Despite what many claimed in the aftermath of the assembly’s conclusion, it wasn’t designed to be representative of people’s views on abortion. If it was, there would have to be 1,000 members, not 100. So what does the public actually think?

The evidence of today’s poll suggests that Irish voters do not share the views of the assembly on the extent of liberalisation.

They believe that Ireland’s abortion laws should be changed, for sure: there are solid majorities for legalising abortion in cases of a serious physical or mental risk to the women’s health, in cases of rape, or a foetal abnormality that makes death likely.
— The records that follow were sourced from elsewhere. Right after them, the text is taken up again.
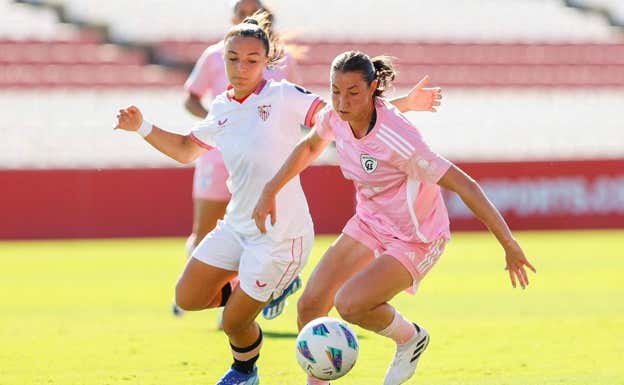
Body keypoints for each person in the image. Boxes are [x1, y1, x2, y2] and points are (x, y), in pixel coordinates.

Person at [115, 13, 440, 385]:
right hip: (237, 224)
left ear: (266, 62)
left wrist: (405, 104)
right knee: (187, 297)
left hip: (279, 236)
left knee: (234, 321)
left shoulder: (283, 95)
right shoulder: (222, 107)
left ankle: (244, 372)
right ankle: (268, 289)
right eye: (233, 58)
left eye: (252, 60)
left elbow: (342, 115)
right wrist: (140, 126)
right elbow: (187, 149)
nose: (240, 67)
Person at [252, 51, 537, 385]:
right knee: (310, 306)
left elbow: (465, 185)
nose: (342, 102)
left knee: (350, 304)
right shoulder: (336, 117)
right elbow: (309, 147)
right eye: (335, 91)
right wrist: (270, 189)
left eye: (353, 93)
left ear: (373, 88)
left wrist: (509, 243)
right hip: (370, 223)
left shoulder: (403, 141)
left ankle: (410, 338)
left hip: (416, 237)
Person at [177, 0, 302, 322]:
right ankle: (220, 291)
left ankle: (260, 290)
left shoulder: (281, 61)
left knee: (259, 231)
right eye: (241, 13)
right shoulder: (214, 55)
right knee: (205, 230)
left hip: (261, 162)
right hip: (216, 156)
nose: (247, 18)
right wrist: (219, 125)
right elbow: (190, 96)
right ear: (232, 19)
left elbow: (297, 109)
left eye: (253, 12)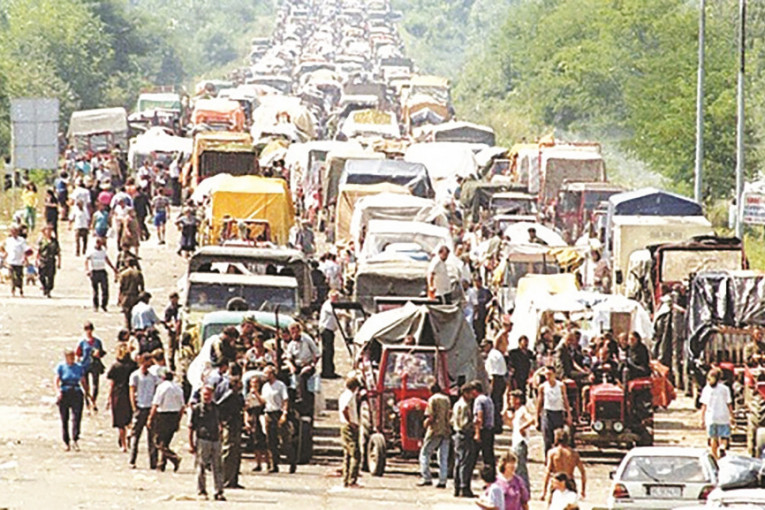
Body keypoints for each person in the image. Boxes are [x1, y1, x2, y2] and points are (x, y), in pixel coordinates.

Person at [189, 385, 225, 501]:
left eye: (209, 394)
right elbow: (191, 427)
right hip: (202, 439)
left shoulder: (217, 408)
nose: (207, 397)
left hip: (215, 439)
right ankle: (201, 491)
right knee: (201, 466)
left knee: (218, 466)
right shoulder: (197, 409)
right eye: (204, 394)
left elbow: (220, 422)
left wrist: (221, 436)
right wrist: (191, 444)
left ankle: (219, 491)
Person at [148, 368, 184, 472]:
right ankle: (161, 464)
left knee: (158, 441)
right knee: (166, 441)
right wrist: (178, 420)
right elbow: (182, 406)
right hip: (174, 415)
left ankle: (174, 458)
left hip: (163, 415)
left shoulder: (162, 387)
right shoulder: (178, 388)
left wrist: (150, 418)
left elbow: (156, 403)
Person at [262, 365, 295, 473]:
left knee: (284, 439)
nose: (265, 376)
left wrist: (284, 413)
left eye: (267, 373)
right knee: (270, 440)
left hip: (278, 412)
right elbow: (263, 400)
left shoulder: (280, 385)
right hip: (268, 413)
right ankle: (273, 464)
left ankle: (291, 461)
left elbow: (285, 400)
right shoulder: (265, 386)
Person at [129, 353, 159, 469]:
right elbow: (132, 390)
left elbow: (156, 389)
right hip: (140, 407)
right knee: (136, 435)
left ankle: (153, 462)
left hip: (150, 407)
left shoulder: (153, 376)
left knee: (152, 437)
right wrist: (134, 407)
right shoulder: (135, 375)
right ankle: (132, 459)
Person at [418, 383, 452, 488]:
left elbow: (431, 416)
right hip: (446, 430)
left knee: (425, 453)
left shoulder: (432, 399)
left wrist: (424, 425)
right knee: (443, 457)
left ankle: (426, 477)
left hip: (435, 430)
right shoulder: (446, 399)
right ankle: (442, 480)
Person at [541, 429, 586, 502]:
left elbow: (548, 472)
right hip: (570, 482)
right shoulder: (573, 454)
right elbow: (583, 472)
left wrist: (544, 491)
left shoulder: (552, 453)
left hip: (557, 481)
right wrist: (583, 490)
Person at [54, 348, 86, 451]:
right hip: (65, 392)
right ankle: (66, 442)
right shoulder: (61, 367)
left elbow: (83, 380)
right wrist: (58, 392)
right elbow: (56, 380)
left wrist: (87, 393)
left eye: (72, 357)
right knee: (65, 419)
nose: (71, 359)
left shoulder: (79, 367)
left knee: (77, 417)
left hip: (76, 392)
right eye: (69, 357)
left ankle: (75, 440)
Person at [218, 370, 245, 489]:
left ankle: (233, 479)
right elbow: (219, 407)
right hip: (230, 425)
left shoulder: (239, 395)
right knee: (228, 452)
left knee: (236, 453)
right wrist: (223, 421)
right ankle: (225, 479)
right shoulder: (228, 396)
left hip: (237, 425)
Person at [106, 342, 135, 452]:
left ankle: (124, 445)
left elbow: (112, 383)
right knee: (130, 419)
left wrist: (109, 398)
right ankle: (130, 434)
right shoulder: (132, 365)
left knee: (120, 422)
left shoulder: (115, 366)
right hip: (129, 393)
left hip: (118, 394)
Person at [536, 366, 571, 455]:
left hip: (558, 413)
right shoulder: (543, 387)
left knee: (559, 438)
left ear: (554, 374)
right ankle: (548, 460)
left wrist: (569, 414)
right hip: (547, 413)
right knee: (547, 439)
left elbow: (565, 400)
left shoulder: (561, 386)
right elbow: (539, 402)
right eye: (546, 374)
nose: (548, 376)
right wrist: (537, 418)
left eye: (549, 374)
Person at [699, 368, 733, 459]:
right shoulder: (725, 389)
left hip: (711, 418)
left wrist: (702, 419)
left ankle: (715, 458)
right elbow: (729, 403)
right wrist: (732, 416)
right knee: (724, 436)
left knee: (713, 438)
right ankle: (722, 448)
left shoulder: (706, 389)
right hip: (723, 417)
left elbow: (704, 406)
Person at [505, 390, 534, 491]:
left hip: (520, 442)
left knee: (520, 469)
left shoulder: (522, 410)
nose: (510, 401)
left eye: (512, 399)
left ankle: (524, 490)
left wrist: (522, 428)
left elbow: (531, 419)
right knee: (516, 468)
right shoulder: (516, 412)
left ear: (518, 400)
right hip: (515, 442)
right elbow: (511, 425)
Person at [285, 322, 318, 409]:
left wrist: (312, 365)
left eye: (296, 332)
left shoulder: (307, 340)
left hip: (308, 364)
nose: (294, 334)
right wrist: (292, 366)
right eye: (292, 333)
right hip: (297, 365)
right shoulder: (291, 345)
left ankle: (302, 399)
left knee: (303, 376)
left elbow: (317, 354)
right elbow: (288, 357)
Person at [76, 321, 106, 411]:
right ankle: (88, 403)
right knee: (86, 386)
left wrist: (99, 354)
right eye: (86, 329)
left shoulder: (97, 341)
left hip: (95, 365)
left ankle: (94, 400)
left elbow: (102, 352)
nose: (88, 331)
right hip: (84, 365)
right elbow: (78, 354)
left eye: (90, 329)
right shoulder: (82, 342)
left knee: (95, 385)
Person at [453, 382, 476, 498]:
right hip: (464, 434)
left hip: (457, 434)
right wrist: (474, 424)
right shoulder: (465, 406)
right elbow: (465, 423)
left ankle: (456, 486)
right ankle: (464, 487)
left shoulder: (457, 404)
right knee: (465, 462)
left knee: (458, 461)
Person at [339, 375, 361, 488]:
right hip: (349, 427)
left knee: (347, 454)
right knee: (355, 454)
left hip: (344, 426)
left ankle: (345, 479)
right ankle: (352, 479)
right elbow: (344, 410)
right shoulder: (349, 396)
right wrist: (351, 422)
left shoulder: (343, 395)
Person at [84, 237, 116, 312]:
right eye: (98, 243)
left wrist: (113, 268)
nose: (99, 245)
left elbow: (107, 259)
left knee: (105, 289)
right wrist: (87, 270)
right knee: (95, 290)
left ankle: (104, 305)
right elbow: (86, 260)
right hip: (94, 271)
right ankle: (95, 306)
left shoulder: (103, 250)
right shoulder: (91, 251)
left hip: (102, 271)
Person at [244, 376, 268, 472]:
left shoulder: (263, 393)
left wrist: (257, 394)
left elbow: (263, 403)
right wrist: (246, 421)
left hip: (261, 416)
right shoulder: (248, 394)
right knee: (255, 442)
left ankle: (267, 462)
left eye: (256, 383)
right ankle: (258, 463)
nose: (254, 385)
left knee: (264, 442)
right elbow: (246, 409)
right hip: (252, 417)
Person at [485, 334, 508, 434]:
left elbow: (494, 373)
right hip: (500, 379)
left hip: (496, 380)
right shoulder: (497, 354)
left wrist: (491, 387)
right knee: (497, 403)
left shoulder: (493, 355)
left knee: (494, 403)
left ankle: (496, 425)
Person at [472, 380, 496, 469]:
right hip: (490, 429)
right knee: (489, 454)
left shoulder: (478, 400)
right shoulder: (488, 399)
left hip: (483, 430)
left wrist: (477, 433)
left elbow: (479, 416)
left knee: (473, 455)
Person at [319, 290, 342, 379]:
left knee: (330, 351)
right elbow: (335, 312)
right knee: (327, 351)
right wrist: (346, 314)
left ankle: (330, 370)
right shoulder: (327, 305)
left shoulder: (333, 305)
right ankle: (327, 372)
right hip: (326, 330)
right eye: (334, 297)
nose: (336, 299)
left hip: (330, 330)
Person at [118, 259, 144, 330]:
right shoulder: (138, 273)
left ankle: (128, 328)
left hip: (126, 296)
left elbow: (121, 287)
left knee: (127, 315)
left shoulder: (123, 274)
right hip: (135, 295)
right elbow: (142, 286)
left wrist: (119, 298)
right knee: (135, 313)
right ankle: (135, 327)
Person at [36, 223, 61, 297]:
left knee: (51, 277)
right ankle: (44, 287)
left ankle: (48, 290)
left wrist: (59, 262)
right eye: (47, 230)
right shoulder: (41, 241)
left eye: (50, 230)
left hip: (51, 260)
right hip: (43, 260)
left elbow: (58, 252)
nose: (49, 232)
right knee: (41, 276)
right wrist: (36, 260)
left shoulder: (54, 241)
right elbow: (38, 251)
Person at [5, 226, 27, 296]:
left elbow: (25, 250)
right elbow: (6, 250)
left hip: (19, 261)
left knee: (19, 276)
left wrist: (25, 259)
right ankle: (13, 290)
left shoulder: (22, 240)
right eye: (12, 232)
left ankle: (20, 289)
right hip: (11, 261)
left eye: (15, 231)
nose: (14, 233)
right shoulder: (8, 240)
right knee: (11, 276)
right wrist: (5, 259)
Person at [164, 292, 181, 371]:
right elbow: (166, 320)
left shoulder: (180, 307)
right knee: (171, 349)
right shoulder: (169, 309)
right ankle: (171, 366)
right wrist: (171, 326)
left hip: (180, 330)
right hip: (172, 332)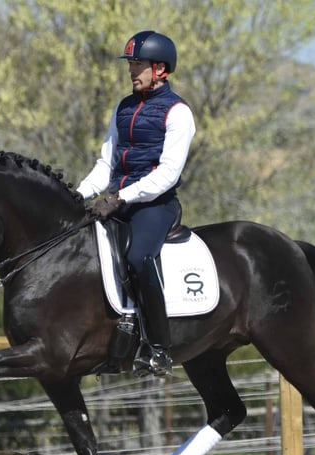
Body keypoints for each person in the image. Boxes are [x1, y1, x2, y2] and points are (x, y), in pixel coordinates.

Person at [77, 30, 196, 376]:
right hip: (119, 201)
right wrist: (81, 194)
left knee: (138, 258)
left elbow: (168, 175)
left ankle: (159, 349)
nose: (132, 70)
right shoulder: (123, 107)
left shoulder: (178, 113)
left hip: (156, 205)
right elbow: (106, 163)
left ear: (160, 68)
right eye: (130, 63)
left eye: (138, 64)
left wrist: (120, 196)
But voters are split in cases of a foetal abnormality where death is not likely (36 per cent favour liberalisation, 47 per cent oppose it) and categorically against abortion for socio-economic reasons.

Asked simply if abortion should be available on request, two-thirds (67 per cent) say no.

Anti-abortion

Opposition varies between demographic, social and geographic groups, but nowhere does it dip below 50 per cent. Fianna Fáil supporters are most anti-abortion (80 per cent oppose abortion on request), but even among supporters of the Labour Party, the major party most associated with the cause of repealing the Eighth Amendment, a majority (52 per cent) oppose abortion on request.

This is not a flash in the pan. It is a consistent trend in impartial polling. The last Irish Times poll, published in March, made similar findings. Today's poll says that the assembly process has not impacted on the public's views.

The broader historical trend is in favour of liberalisation. Ireland, though anti-abortion by international standards, is less anti-abortion than it was.

For pro-choice campaigners, the poll shows again the limit of what is politically possible. They must decide whether they want to pursue a limited liberalisation, or whether they want to campaign for a wider availability of abortion that – on foot of these polls – looks certain to be defeated.